NoNonIntersectionError – If the non-intersecting area is empty, it suggests that the catchment area is already fully covered.

src.digitaltwin.data_to_db.process_new_non_nz_geospatial_layers(engine: sqlalchemy.engine.Engine, data_provider: str, layer_id: int, table_name: str, area_of_interest: geopandas.GeoDataFrame, crs: int = 2193, verbose: bool = False) None

Fetch new non-NZ geospatial layers data using ‘geoapis’ and store it into the database.

Parameters:
  • engine (Engine) – The engine used to connect to the database.

  • data_provider (str) – The data provider of the geospatial layer.

  • layer_id (int) – The ID of the geospatial layer.

  • table_name (str) – The database table name of the geospatial layer.

  • area_of_interest (gpd.GeoDataFrame) – A GeoDataFrame representing the area of interest.

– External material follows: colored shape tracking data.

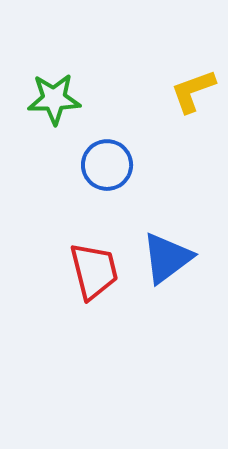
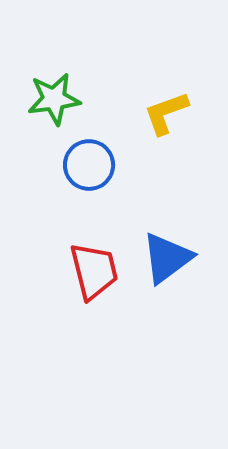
yellow L-shape: moved 27 px left, 22 px down
green star: rotated 6 degrees counterclockwise
blue circle: moved 18 px left
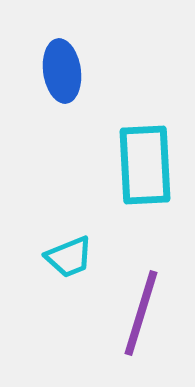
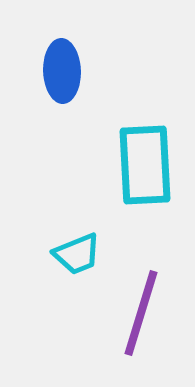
blue ellipse: rotated 6 degrees clockwise
cyan trapezoid: moved 8 px right, 3 px up
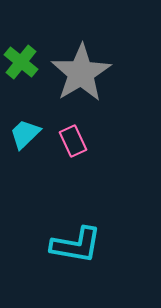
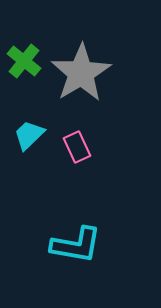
green cross: moved 3 px right, 1 px up
cyan trapezoid: moved 4 px right, 1 px down
pink rectangle: moved 4 px right, 6 px down
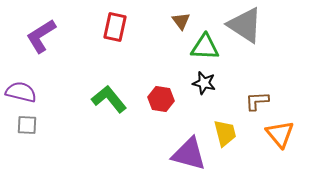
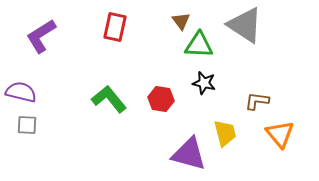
green triangle: moved 6 px left, 2 px up
brown L-shape: rotated 10 degrees clockwise
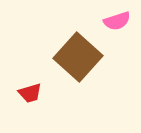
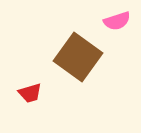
brown square: rotated 6 degrees counterclockwise
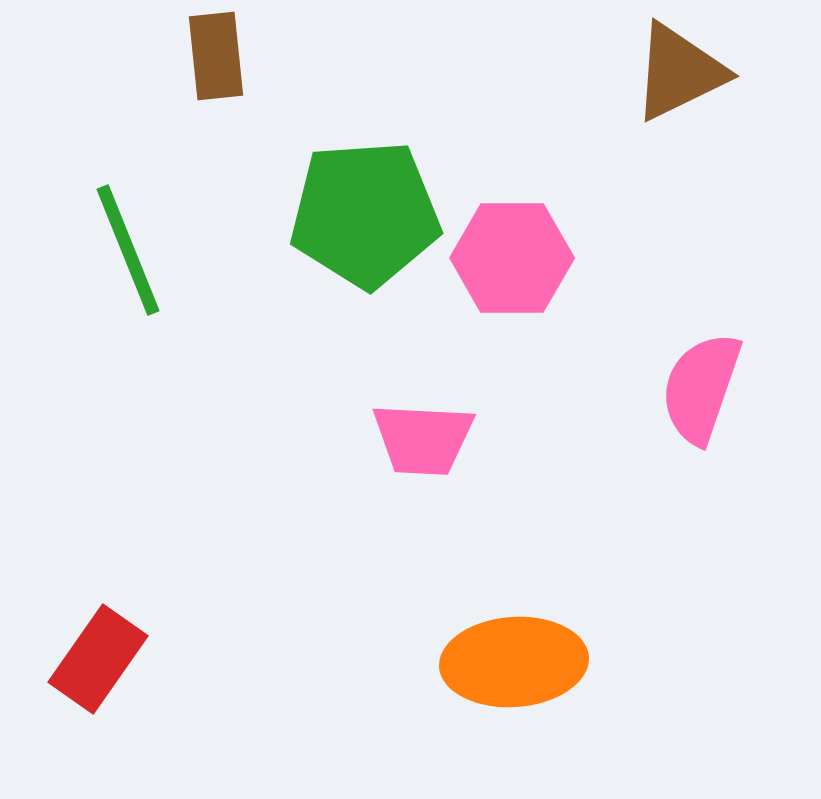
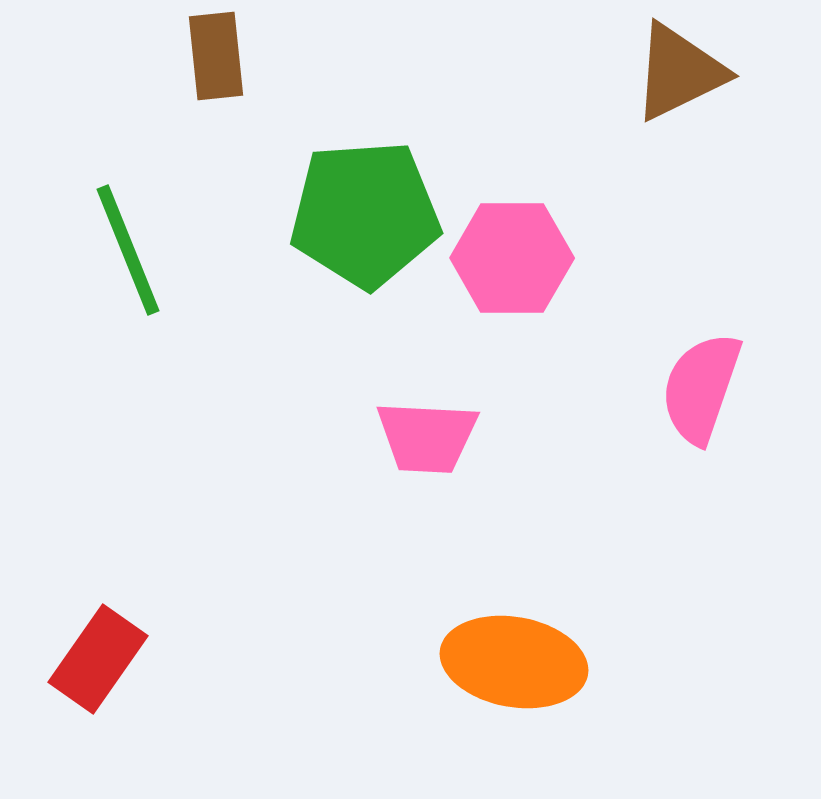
pink trapezoid: moved 4 px right, 2 px up
orange ellipse: rotated 14 degrees clockwise
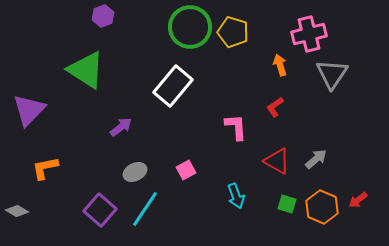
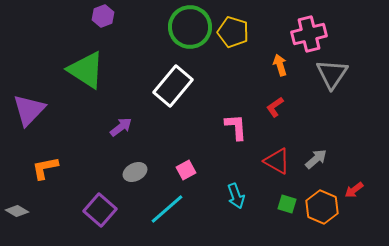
red arrow: moved 4 px left, 10 px up
cyan line: moved 22 px right; rotated 15 degrees clockwise
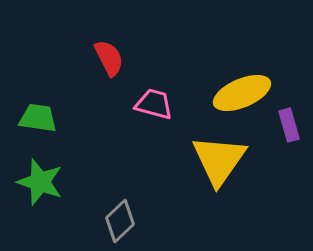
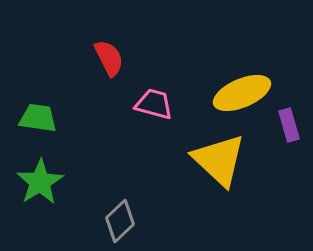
yellow triangle: rotated 22 degrees counterclockwise
green star: rotated 21 degrees clockwise
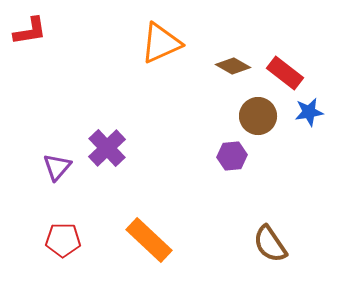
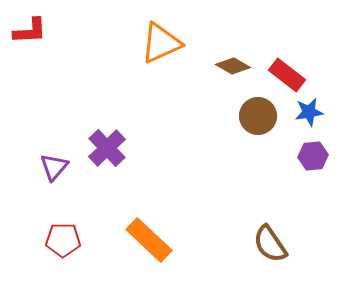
red L-shape: rotated 6 degrees clockwise
red rectangle: moved 2 px right, 2 px down
purple hexagon: moved 81 px right
purple triangle: moved 3 px left
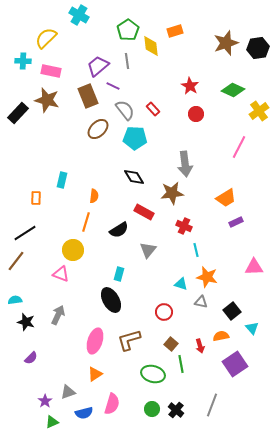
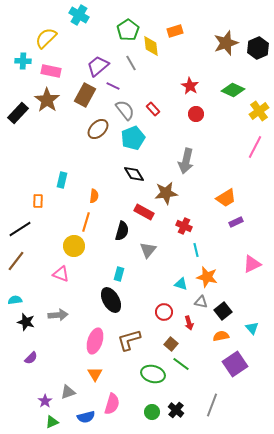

  • crs (int = 2193) – The coordinate reference system (CRS) code to use. Default is 2193.

  • verbose (bool = False) – Whether to print messages. Default is False.

src.digitaltwin.data_to_db.process_existing_non_nz_geospatial_layers(engine: sqlalchemy.engine.Engine, data_provider: str, layer_id: int, table_name: str, unique_column_name: str, area_of_interest: geopandas.GeoDataFrame, crs: int = 2193, verbose: bool = False) None

Fetch existing non-NZ geospatial layers data using ‘geoapis’ and store it into the database.

Parameters:
  • engine (Engine) – The engine used to connect to the database.

  • data_provider (str) – The data provider of the geospatial layer.

  • layer_id (int) – The ID of the geospatial layer.

  • table_name (str) – The database table name of the geospatial layer.

  • unique_column_name (str) – The unique column name used for record identification in the database table.

  • area_of_interest (gpd.GeoDataFrame) – A GeoDataFrame representing the area of interest.

  • crs (int = 2193) – The coordinate reference system (CRS) code to use. Default is 2193.

  • verbose (bool = False) – Whether to print messages. Default is False.

src.digitaltwin.data_to_db.non_nz_geospatial_layers_data_to_db(engine: sqlalchemy.engine.Engine, catchment_area: geopandas.GeoDataFrame, crs: int = 2193, verbose: bool = False) None

Fetch non-NZ geospatial layers data using ‘geoapis’ and store it into the database.

Parameters:
  • engine (Engine) – The engine used to connect to the database.

  • catchment_area (gpd.GeoDataFrame) – A GeoDataFrame representing the catchment area.

  • crs (int = 2193) – The coordinate reference system (CRS) code to use. Default is 2193.

  • verbose (bool = False) – Whether to print messages. Default is False.

src.digitaltwin.data_to_db.store_geospatial_layers_data_to_db(engine: sqlalchemy.engine.Engine, catchment_area: geopandas.GeoDataFrame, crs: int = 2193, verbose: bool = False) None

Fetch geospatial layers data using ‘geoapis’ and store it into the database.

Parameters:
  • engine (Engine) – The engine used to connect to the database.

  • catchment_area (gpd.GeoDataFrame) – A GeoDataFrame representing the catchment area.

  • crs (int = 2193) – The coordinate reference system (CRS) code to use. Default is 2193.

  • verbose (bool = False) – Whether to print messages. Default is False.

src.digitaltwin.data_to_db.user_log_info_to_db(engine: sqlalchemy.engine.Engine, catchment_area: geopandas.GeoDataFrame) None

Store user log information to the database.

Parameters:
  • engine (Engine) – The engine used to connect to the database.

  • catchment_area (gpd.GeoDataFrame) – A GeoDataFrame representing the catchment area.